| Required action |
Only the total should be returned: the number of lines in the data that hold the string "Dejar".

| Extracted entries |
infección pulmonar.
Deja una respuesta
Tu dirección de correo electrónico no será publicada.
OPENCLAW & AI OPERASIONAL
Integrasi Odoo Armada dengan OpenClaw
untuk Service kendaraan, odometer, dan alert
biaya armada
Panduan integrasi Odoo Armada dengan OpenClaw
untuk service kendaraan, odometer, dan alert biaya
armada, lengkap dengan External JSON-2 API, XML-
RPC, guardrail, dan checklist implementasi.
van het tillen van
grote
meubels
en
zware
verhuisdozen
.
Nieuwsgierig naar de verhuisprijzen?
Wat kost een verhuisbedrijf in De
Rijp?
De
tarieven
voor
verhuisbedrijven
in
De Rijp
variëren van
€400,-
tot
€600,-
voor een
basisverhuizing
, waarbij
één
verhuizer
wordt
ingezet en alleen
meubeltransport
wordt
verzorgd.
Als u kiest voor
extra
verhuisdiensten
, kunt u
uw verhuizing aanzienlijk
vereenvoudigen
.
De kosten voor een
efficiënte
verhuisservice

--

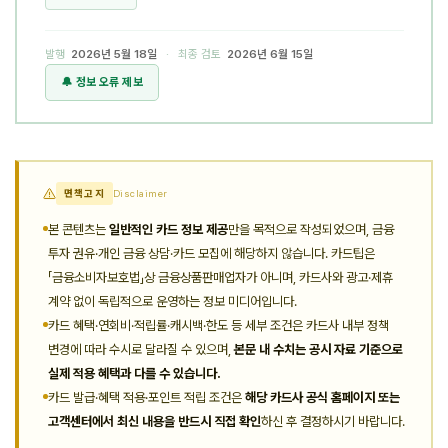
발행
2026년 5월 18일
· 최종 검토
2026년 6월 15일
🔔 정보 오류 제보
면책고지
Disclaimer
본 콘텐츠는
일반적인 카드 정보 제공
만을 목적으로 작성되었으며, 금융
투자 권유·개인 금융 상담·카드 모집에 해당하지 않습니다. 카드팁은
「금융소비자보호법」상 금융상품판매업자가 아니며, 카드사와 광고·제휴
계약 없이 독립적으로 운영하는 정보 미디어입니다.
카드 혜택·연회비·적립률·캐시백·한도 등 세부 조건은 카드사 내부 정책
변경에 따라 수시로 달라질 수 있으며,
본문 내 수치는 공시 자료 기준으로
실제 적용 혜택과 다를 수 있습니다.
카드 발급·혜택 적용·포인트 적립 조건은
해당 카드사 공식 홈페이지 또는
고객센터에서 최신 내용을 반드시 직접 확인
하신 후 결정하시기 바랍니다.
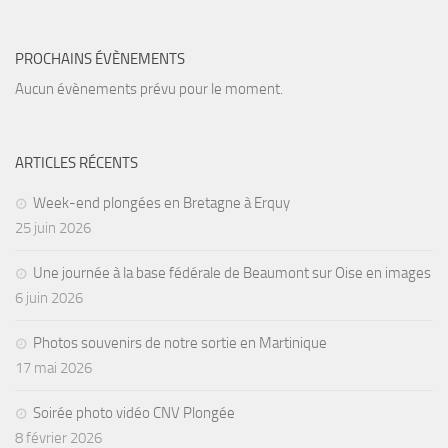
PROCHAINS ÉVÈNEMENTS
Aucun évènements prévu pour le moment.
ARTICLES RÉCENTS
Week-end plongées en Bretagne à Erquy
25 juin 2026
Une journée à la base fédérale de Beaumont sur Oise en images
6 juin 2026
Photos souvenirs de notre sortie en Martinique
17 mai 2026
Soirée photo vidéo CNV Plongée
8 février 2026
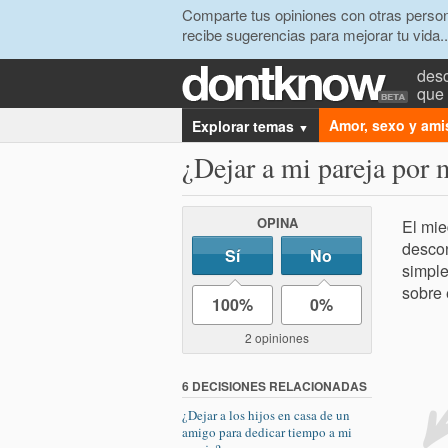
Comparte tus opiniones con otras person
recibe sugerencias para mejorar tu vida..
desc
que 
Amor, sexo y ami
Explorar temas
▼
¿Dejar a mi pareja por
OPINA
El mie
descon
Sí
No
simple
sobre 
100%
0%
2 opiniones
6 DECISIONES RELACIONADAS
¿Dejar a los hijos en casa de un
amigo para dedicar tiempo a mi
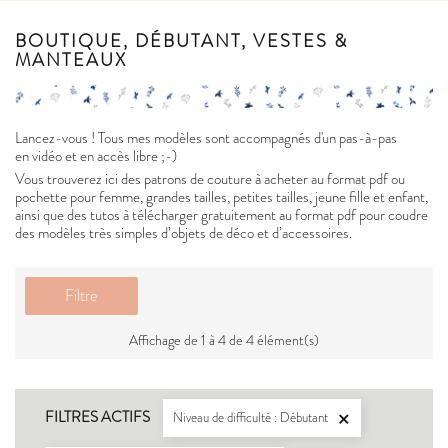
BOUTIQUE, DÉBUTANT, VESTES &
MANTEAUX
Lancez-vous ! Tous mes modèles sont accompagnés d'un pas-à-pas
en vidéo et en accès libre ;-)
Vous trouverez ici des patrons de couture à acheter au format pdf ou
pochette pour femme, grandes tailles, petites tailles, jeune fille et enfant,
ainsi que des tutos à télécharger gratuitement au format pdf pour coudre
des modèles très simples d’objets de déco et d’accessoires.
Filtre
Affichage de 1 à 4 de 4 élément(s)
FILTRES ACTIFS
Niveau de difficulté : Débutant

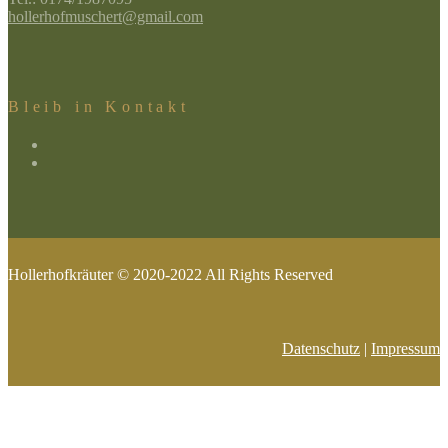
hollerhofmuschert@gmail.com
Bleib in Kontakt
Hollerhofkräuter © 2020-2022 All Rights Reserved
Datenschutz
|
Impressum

| Result |
2